At least 40 secondary schools in the UK have banned girls from wearing skirts in favor of “gender neutral” options, the British media says citing an analysis of uniform policies across the country.
According to the UK media, further schools are now considering to impose “gender-neutral” uniforms, which are more inclusive of transgender pupils.
“One of the schools to have made the move last year is Priory School in Lewes, East Sussex, after pupils questioned why boys and girls should have to wear different clothing and stressed the importance of ensuring transgender students feel comfortable.
At Copleston High School in Ipswich, skirts feature on a list of unacceptable items of clothing alongside “skinny jeans and facial piercings,” the Sunday Times reports. All pupils at the school must wear “plain grey trousers.”
Meanwhile, at Woodhey High School in Bury, skirts have been banned because they can be “undignified and embarrassing” for staff and visitors when girls sit on the floor in assemblies and drama classes.
Eight secondary schools in Ipswich now ban skirts, meaning that the majority of girls attend “trouser-only” schools.

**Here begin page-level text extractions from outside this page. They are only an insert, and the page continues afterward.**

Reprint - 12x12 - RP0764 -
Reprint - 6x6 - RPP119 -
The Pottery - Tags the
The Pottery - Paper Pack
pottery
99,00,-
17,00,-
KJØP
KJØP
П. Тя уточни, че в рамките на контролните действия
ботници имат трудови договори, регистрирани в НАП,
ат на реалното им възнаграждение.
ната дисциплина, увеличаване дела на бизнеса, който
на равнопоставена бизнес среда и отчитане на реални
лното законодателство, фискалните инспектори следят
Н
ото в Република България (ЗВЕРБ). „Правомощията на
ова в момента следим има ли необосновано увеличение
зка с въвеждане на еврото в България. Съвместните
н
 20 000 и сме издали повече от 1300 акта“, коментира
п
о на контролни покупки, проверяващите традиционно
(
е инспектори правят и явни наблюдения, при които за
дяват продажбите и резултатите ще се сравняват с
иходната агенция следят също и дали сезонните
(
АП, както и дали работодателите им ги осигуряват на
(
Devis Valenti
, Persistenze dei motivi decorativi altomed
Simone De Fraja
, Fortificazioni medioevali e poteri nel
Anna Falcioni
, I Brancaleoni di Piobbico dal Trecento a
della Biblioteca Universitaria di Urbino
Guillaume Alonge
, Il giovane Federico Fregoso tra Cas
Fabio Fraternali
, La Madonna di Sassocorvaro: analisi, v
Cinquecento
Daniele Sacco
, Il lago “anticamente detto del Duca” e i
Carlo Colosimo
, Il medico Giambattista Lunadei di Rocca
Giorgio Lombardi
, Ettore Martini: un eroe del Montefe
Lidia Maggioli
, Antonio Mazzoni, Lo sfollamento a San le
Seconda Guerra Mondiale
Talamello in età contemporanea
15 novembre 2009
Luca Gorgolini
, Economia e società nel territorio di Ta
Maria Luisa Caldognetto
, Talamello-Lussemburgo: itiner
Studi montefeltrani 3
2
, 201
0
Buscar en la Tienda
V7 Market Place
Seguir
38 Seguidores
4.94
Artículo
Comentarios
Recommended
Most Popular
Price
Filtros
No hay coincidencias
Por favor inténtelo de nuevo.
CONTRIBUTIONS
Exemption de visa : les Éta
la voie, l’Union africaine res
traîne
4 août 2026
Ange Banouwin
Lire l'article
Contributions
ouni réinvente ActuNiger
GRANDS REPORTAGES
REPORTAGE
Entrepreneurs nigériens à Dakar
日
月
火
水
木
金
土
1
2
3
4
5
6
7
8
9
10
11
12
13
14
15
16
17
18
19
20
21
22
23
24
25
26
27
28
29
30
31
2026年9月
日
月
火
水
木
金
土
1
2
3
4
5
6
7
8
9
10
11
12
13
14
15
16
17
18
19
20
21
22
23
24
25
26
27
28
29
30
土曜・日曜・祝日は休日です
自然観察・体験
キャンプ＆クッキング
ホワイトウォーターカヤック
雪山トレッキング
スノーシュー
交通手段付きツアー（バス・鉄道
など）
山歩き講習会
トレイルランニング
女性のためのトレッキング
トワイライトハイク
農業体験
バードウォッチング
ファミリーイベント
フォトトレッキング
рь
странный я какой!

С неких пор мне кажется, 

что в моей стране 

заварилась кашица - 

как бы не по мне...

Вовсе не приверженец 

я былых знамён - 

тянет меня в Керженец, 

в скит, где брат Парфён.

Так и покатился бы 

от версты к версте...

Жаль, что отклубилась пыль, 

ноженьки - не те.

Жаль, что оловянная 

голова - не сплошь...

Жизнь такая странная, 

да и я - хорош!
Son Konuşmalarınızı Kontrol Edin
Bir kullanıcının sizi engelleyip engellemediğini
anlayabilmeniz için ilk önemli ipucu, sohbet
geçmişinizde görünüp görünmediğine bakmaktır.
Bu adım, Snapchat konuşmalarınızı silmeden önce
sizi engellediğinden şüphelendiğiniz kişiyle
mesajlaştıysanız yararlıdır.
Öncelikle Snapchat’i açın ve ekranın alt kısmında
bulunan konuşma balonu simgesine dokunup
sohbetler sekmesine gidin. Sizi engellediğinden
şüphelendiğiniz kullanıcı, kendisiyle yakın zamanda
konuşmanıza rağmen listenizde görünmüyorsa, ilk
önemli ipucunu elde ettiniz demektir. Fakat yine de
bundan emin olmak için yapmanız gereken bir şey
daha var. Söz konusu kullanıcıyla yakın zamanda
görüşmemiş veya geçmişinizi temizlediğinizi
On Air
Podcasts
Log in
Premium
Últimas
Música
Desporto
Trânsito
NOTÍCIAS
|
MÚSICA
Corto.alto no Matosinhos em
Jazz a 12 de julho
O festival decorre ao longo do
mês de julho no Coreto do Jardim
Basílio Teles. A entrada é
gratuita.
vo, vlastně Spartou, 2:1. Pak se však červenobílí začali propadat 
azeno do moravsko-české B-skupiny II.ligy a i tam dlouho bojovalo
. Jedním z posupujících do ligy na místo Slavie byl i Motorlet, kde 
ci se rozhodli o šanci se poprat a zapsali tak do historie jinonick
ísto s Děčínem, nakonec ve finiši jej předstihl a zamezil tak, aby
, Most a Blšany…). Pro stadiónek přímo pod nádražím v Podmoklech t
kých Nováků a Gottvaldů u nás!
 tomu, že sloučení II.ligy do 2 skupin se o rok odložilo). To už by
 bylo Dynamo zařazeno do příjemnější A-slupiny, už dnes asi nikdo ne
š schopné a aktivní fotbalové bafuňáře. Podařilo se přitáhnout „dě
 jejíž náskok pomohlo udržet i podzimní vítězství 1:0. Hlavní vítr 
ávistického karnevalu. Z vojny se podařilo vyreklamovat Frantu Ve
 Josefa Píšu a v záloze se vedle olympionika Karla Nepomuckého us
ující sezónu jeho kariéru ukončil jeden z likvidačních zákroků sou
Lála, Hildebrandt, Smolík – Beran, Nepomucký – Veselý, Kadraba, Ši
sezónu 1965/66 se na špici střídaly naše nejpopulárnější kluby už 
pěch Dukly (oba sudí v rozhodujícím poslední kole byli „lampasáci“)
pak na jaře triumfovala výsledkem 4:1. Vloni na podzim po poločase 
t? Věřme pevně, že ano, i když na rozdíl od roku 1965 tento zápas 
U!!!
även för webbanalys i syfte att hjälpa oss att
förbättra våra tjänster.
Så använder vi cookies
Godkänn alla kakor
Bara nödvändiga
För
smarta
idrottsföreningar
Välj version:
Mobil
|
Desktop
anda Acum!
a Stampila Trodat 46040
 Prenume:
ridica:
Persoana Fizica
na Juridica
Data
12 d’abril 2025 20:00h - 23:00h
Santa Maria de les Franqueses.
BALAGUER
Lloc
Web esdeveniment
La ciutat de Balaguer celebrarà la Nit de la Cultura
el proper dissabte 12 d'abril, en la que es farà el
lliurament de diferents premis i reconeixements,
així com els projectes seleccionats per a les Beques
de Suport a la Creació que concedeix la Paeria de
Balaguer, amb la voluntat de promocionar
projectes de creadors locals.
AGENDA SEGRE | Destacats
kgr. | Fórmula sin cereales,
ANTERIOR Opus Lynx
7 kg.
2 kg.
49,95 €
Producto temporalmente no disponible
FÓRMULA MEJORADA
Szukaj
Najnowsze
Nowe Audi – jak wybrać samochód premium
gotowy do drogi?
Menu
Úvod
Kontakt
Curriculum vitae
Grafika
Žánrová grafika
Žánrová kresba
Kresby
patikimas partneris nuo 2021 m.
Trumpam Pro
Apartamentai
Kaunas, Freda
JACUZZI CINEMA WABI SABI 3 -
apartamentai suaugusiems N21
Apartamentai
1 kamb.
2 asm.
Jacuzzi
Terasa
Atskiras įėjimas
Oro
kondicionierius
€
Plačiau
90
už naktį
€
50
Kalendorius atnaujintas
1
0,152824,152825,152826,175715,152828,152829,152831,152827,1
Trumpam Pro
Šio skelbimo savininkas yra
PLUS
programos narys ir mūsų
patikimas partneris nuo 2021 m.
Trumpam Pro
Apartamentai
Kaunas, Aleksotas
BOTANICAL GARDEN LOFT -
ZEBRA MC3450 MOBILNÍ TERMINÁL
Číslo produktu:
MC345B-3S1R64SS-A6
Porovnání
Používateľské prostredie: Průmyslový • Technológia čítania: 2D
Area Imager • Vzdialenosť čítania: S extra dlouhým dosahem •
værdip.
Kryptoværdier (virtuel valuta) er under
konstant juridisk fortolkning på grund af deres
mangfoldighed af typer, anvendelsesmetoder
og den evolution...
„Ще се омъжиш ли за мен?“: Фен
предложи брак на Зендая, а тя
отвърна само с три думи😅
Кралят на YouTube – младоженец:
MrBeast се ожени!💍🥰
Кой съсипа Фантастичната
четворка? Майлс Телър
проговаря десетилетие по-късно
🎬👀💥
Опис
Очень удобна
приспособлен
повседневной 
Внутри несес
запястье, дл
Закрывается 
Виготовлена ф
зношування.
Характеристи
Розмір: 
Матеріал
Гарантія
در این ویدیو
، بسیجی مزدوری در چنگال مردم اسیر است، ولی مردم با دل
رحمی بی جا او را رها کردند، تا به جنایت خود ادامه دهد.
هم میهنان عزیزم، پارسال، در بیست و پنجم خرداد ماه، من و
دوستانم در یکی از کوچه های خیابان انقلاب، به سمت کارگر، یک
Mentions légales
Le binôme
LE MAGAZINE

There are also bans in schools in Leeds, Grimsby and Bradford, where some schools with a high proportion of Muslim pupils do not allow skirts for modesty reasons,” The Independent says.
The Daily Mail provides a quote of Tony Smith, head of Priory School, from last year:
‘The reason for the uniform change initially is about equality, and decency.
Our students will all now wear the same uniform. ‘It is a much more decent uniform and it is far less likely to lead to abuse.
‘It is a gender neutral uniform, and we’ve thought carefully about that, ensuring that is was gender neutral.
‘We have transgender students in the school and we have an increasing number of students who are at that crossroads of understanding around their gender.”
According to Diane Burdaky, whose daughter Annabelle is in Year 8, also quoted by The Daily Mail, parents were never consulted about the changes.
“There was no letter or email. No word or consultation from the school at all.”
“My problem is why this has happened. I can’t think of any reason why girls shouldn’t wear them. For years girls have rolled their skirts up as soon as they’ve left the house. We all used to do it.”